At first glance, professional and amateur bodybuilders make bodybuilding seems like the most straightforward sport in existence: Train hard, build your muscles, get on stage, and flex in front of judges and an audience. And yes, if we had to boil it down to the most fundamental of aspects, bodybuilding is all of these things. But, the truth is, bodybuilding is a nuanced sport, and there is a lot more to it than meets the eye.
To that end, we’ve put together this comprehensive guide for you. Below, you’ll learn everything there is to know about the sport and what it takes to be a successful bodybuilder. In the end, we’ll go over some of the most notable names in bodybuilding history.
What does it mean to be a bodybuilder?
During the off-season, the goal of bodybuilders is to pack on as much muscle as possible. They achieve this through a combination of eating a lot of food and lifting a lot of weight. When competition is a few months away, and bodybuilders enter the season phase, the goal is to shed the fat and achieve stage-ready conditioning. To do this, they train a bit less and maintain a calorie deficit, forcing the body to burn fat for fuel.
Ideally, competitors should be more muscular with each passing off-season, and that should allow them to place better in competitions and eventually win titles.
To be a professional competitor, you need a lot more than a pro card (which we’ll look at later). You need to have the grit and determination to push yourself to the limits, eat, even if you feel like puking, and persevere through failures and low placings. Professional bodybuilding is 99 percent working behind the scenes and one percent showing what you have on stage. It involves months, even years of hard work in silence, knowing full well that you’re never guaranteed a title. Yet, despite the odds, you go through it all and step on stage for a shot at the title.
The sport of bodybuilding is not just about the physical; it’s also about the psychological. As Arnold Schwarzenegger wisely said:
“Bodybuilding is much like any other sport. To be successful, you must dedicate yourself 100% to your training, diet, and mental approach.”
What does it take to train like a bodybuilder?
Bodybuilding seems like a vain sport – that much is clear.
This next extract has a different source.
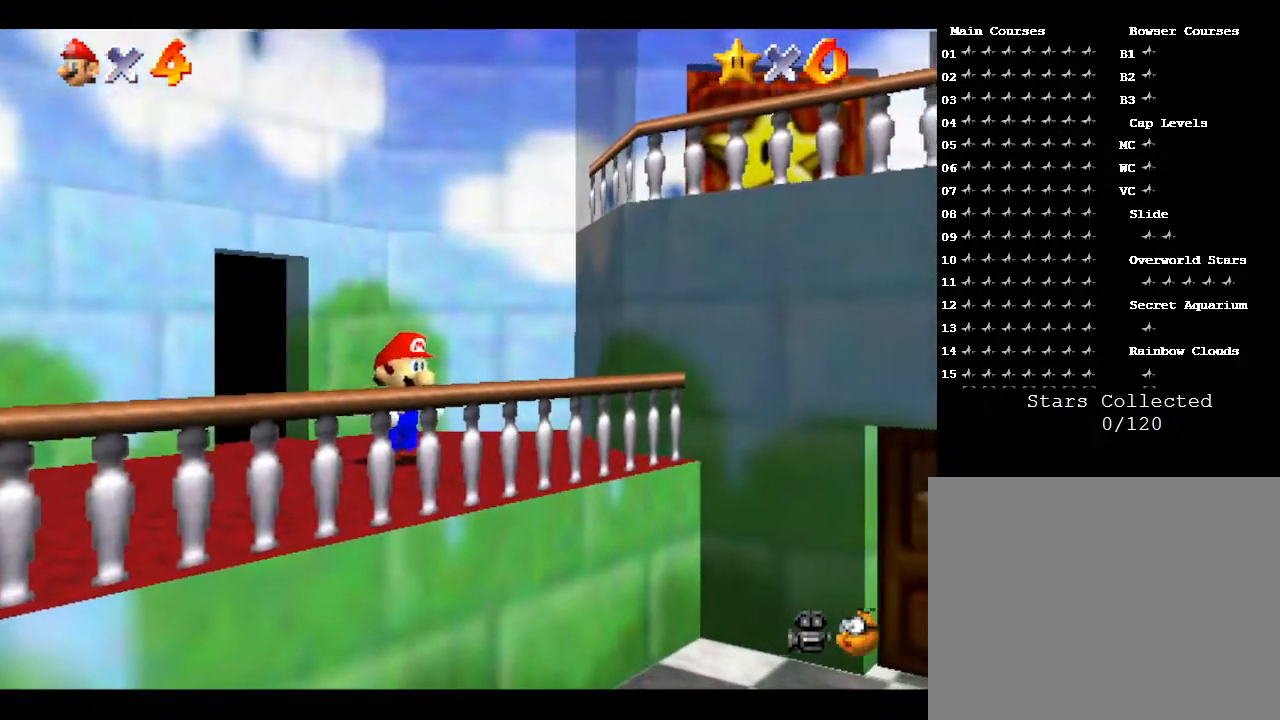
{"buttons": [], "left_stick": "up-left", "events": []}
Today, many people critique bodybuilders and the sport, suggesting that you mostly need to have good genetics to become an accomplished competitor. While this is a critical piece of the puzzle, there are many others.
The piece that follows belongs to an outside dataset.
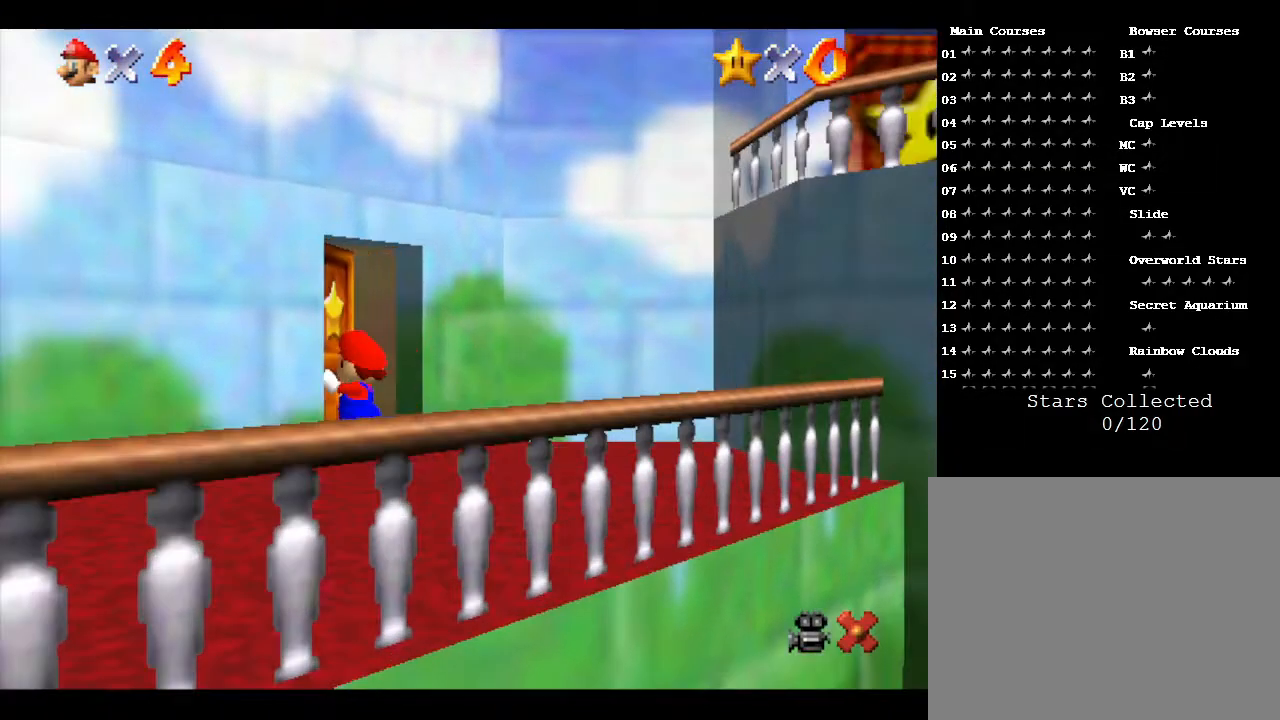
{"buttons": [], "left_stick": "center", "events": [[33, "left_stick", "center"]]}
Let’s take a look at what it truly takes to be an accomplished bodybuilder:
1. Training consistently and intelligently
To build your body, you need to place more stress upon it. That way, it grows in response to better handle this type of stress again in the future.
The goal of training for muscle growth is to challenge muscles on an ongoing basis. When you find that the movement feels comfortable, you need to change and push the muscles more. You have three primary ways to overload muscles and keep them growing consistently:
- Lift heavier weights for the same number of reps and sets
- Lift the same weight for more reps or sets
- Train muscles more often throughout the week.
So long as you’re doing more work or seeing some improvement over time, you’re achieving progressive overload. Of course, it’s important to note that progressive overload only comes after using the proper technique. For example, squatting more weight but cutting the range of motion shorter isn’t progressive overload; it’s ego lifting.
Aside from progressively overloading muscles, you also need to train consistently and do enough training volume for all of the major muscle groups in the body:
- Upper and lower back and traps
It’s also essential to do the above things in a balanced manner and avoid doing too much work where a muscle becomes overtrained.
The mind-muscle connection is another vital component. Many trainees make the mistake of lifting for the sake of moving a weight from point A to point B. At first glance, that might sound like a good objective. But, the truth is, bodybuilding is about stimulating your muscles, feeling them work, exhausting them, and even experiencing some soreness in the following days.
To do this, you need to be mindful of your training. Lift weights with intent, focus on activating the right muscles and achieve peak contraction on every repetition. Work just as hard on the concentric, eccentric, and isometric part of a rep.
2. Have a balanced and calculated nutrition plan
Your training is what causes a stimulus to the body. But your nutrition (and overall recovery) is what allows for the stimulus to turn into an adaptation. Without a solid nutritional plan, all of your gym efforts will be in vain. Much like a car needs fuel to run, so does your body. If your tank is empty, you can press on the gas pedal all you want – you won’t get anywhere.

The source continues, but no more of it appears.